### Required work:
Write out every line of the material again, switching each "top-left" to "upper-left" and leaving all other text as it is.

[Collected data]

BEGIN

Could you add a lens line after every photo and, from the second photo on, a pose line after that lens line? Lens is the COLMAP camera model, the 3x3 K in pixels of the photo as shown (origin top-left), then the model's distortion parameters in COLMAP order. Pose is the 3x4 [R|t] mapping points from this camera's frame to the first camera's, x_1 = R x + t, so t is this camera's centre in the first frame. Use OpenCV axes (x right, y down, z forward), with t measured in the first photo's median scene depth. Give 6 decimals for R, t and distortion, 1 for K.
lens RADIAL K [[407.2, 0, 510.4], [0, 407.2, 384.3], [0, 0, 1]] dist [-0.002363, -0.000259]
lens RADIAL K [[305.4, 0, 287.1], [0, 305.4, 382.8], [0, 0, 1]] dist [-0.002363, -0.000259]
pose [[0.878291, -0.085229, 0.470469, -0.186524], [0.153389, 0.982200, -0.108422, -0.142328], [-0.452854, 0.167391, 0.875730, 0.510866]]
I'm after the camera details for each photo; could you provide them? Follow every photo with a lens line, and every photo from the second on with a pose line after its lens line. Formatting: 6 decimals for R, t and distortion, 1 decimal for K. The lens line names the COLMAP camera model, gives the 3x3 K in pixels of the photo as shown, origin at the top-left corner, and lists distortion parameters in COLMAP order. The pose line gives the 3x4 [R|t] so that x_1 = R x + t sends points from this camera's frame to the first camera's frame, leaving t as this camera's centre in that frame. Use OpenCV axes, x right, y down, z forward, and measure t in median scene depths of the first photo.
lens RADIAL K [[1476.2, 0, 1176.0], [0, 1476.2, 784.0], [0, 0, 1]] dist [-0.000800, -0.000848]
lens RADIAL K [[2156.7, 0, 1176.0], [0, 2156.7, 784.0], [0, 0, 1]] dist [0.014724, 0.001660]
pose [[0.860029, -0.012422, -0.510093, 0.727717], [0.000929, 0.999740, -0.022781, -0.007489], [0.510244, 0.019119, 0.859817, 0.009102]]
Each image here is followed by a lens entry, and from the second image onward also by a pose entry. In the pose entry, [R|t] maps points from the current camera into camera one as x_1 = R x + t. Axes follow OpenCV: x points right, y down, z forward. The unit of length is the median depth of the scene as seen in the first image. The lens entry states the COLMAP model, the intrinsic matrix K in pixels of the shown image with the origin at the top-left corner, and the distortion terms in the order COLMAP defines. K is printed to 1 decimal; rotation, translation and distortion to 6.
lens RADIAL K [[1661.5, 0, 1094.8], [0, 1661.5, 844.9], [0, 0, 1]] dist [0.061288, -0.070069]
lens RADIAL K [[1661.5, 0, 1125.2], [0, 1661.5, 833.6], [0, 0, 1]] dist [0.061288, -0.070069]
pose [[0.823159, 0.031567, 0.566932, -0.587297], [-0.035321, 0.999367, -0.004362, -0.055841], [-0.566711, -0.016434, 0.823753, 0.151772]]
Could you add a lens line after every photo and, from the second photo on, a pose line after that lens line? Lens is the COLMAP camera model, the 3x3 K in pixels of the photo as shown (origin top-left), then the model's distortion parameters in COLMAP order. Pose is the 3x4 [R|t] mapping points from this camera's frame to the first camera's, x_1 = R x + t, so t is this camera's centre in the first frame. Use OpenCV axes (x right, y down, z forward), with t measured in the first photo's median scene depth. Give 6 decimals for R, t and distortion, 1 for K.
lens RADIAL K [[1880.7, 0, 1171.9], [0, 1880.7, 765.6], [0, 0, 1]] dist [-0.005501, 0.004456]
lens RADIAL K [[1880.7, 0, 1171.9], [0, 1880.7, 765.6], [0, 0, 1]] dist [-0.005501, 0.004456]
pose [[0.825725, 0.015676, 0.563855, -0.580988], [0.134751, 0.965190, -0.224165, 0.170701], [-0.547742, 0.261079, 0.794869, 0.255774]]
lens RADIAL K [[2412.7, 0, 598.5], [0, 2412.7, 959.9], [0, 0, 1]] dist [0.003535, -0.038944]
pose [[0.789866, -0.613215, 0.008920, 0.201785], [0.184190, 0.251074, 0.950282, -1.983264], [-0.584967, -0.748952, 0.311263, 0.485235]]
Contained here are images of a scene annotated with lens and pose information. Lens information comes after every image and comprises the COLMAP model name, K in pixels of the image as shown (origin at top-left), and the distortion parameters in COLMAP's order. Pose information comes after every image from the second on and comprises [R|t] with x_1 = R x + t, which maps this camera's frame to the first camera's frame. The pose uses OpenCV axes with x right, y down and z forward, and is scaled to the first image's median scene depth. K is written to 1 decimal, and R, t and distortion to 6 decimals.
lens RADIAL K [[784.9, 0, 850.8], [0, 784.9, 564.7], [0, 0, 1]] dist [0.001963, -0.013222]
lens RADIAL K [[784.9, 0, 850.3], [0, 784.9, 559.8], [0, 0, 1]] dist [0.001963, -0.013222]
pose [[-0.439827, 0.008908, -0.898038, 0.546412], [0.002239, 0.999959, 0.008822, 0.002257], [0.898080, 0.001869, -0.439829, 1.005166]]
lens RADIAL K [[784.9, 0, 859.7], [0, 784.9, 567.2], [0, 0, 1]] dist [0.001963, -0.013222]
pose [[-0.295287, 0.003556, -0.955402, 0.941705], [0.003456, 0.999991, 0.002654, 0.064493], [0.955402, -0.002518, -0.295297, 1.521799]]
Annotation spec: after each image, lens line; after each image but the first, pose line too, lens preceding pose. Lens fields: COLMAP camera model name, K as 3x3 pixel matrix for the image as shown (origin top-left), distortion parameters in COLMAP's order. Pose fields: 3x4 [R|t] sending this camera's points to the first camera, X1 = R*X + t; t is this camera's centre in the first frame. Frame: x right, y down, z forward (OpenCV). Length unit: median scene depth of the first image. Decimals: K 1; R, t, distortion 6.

END

### Output of the task:
Could you add a lens line after every photo and, from the second photo on, a pose line after that lens line? Lens is the COLMAP camera model, the 3x3 K in pixels of the photo as shown (origin upper-left), then the model's distortion parameters in COLMAP order. Pose is the 3x4 [R|t] mapping points from this camera's frame to the first camera's, x_1 = R x + t, so t is this camera's centre in the first frame. Use OpenCV axes (x right, y down, z forward), with t measured in the first photo's median scene depth. Give 6 decimals for R, t and distortion, 1 for K.
lens RADIAL K [[407.2, 0, 510.4], [0, 407.2, 384.3], [0, 0, 1]] dist [-0.002363, -0.000259]
lens RADIAL K [[305.4, 0, 287.1], [0, 305.4, 382.8], [0, 0, 1]] dist [-0.002363, -0.000259]
pose [[0.878291, -0.085229, 0.470469, -0.186524], [0.153389, 0.982200, -0.108422, -0.142328], [-0.452854, 0.167391, 0.875730, 0.510866]]
I'm after the camera details for each photo; could you provide them? Follow every photo with a lens line, and every photo from the second on with a pose line after its lens line. Formatting: 6 decimals for R, t and distortion, 1 decimal for K. The lens line names the COLMAP camera model, gives the 3x3 K in pixels of the photo as shown, origin at the upper-left corner, and lists distortion parameters in COLMAP order. The pose line gives the 3x4 [R|t] so that x_1 = R x + t sends points from this camera's frame to the first camera's frame, leaving t as this camera's centre in that frame. Use OpenCV axes, x right, y down, z forward, and measure t in median scene depths of the first photo.
lens RADIAL K [[1476.2, 0, 1176.0], [0, 1476.2, 784.0], [0, 0, 1]] dist [-0.000800, -0.000848]
lens RADIAL K [[2156.7, 0, 1176.0], [0, 2156.7, 784.0], [0, 0, 1]] dist [0.014724, 0.001660]
pose [[0.860029, -0.012422, -0.510093, 0.727717], [0.000929, 0.999740, -0.022781, -0.007489], [0.510244, 0.019119, 0.859817, 0.009102]]
Each image here is followed by a lens entry, and from the second image onward also by a pose entry. In the pose entry, [R|t] maps points from the current camera into camera one as x_1 = R x + t. Axes follow OpenCV: x points right, y down, z forward. The unit of length is the median depth of the scene as seen in the first image. The lens entry states the COLMAP model, the intrinsic matrix K in pixels of the shown image with the origin at the upper-left corner, and the distortion terms in the order COLMAP defines. K is printed to 1 decimal; rotation, translation and distortion to 6.
lens RADIAL K [[1661.5, 0, 1094.8], [0, 1661.5, 844.9], [0, 0, 1]] dist [0.061288, -0.070069]
lens RADIAL K [[1661.5, 0, 1125.2], [0, 1661.5, 833.6], [0, 0, 1]] dist [0.061288, -0.070069]
pose [[0.823159, 0.031567, 0.566932, -0.587297], [-0.035321, 0.999367, -0.004362, -0.055841], [-0.566711, -0.016434, 0.823753, 0.151772]]
Could you add a lens line after every photo and, from the second photo on, a pose line after that lens line? Lens is the COLMAP camera model, the 3x3 K in pixels of the photo as shown (origin upper-left), then the model's distortion parameters in COLMAP order. Pose is the 3x4 [R|t] mapping points from this camera's frame to the first camera's, x_1 = R x + t, so t is this camera's centre in the first frame. Use OpenCV axes (x right, y down, z forward), with t measured in the first photo's median scene depth. Give 6 decimals for R, t and distortion, 1 for K.
lens RADIAL K [[1880.7, 0, 1171.9], [0, 1880.7, 765.6], [0, 0, 1]] dist [-0.005501, 0.004456]
lens RADIAL K [[1880.7, 0, 1171.9], [0, 1880.7, 765.6], [0, 0, 1]] dist [-0.005501, 0.004456]
pose [[0.825725, 0.015676, 0.563855, -0.580988], [0.134751, 0.965190, -0.224165, 0.170701], [-0.547742, 0.261079, 0.794869, 0.255774]]
lens RADIAL K [[2412.7, 0, 598.5], [0, 2412.7, 959.9], [0, 0, 1]] dist [0.003535, -0.038944]
pose [[0.789866, -0.613215, 0.008920, 0.201785], [0.184190, 0.251074, 0.950282, -1.983264], [-0.584967, -0.748952, 0.311263, 0.485235]]
Contained here are images of a scene annotated with lens and pose information. Lens information comes after every image and comprises the COLMAP model name, K in pixels of the image as shown (origin at upper-left), and the distortion parameters in COLMAP's order. Pose information comes after every image from the second on and comprises [R|t] with x_1 = R x + t, which maps this camera's frame to the first camera's frame. The pose uses OpenCV axes with x right, y down and z forward, and is scaled to the first image's median scene depth. K is written to 1 decimal, and R, t and distortion to 6 decimals.
lens RADIAL K [[784.9, 0, 850.8], [0, 784.9, 564.7], [0, 0, 1]] dist [0.001963, -0.013222]
lens RADIAL K [[784.9, 0, 850.3], [0, 784.9, 559.8], [0, 0, 1]] dist [0.001963, -0.013222]
pose [[-0.439827, 0.008908, -0.898038, 0.546412], [0.002239, 0.999959, 0.008822, 0.002257], [0.898080, 0.001869, -0.439829, 1.005166]]
lens RADIAL K [[784.9, 0, 859.7], [0, 784.9, 567.2], [0, 0, 1]] dist [0.001963, -0.013222]
pose [[-0.295287, 0.003556, -0.955402, 0.941705], [0.003456, 0.999991, 0.002654, 0.064493], [0.955402, -0.002518, -0.295297, 1.521799]]
Annotation spec: after each image, lens line; after each image but the first, pose line too, lens preceding pose. Lens fields: COLMAP camera model name, K as 3x3 pixel matrix for the image as shown (origin upper-left), distortion parameters in COLMAP's order. Pose fields: 3x4 [R|t] sending this camera's points to the first camera, X1 = R*X + t; t is this camera's centre in the first frame. Frame: x right, y down, z forward (OpenCV). Length unit: median scene depth of the first image. Decimals: K 1; R, t, distortion 6.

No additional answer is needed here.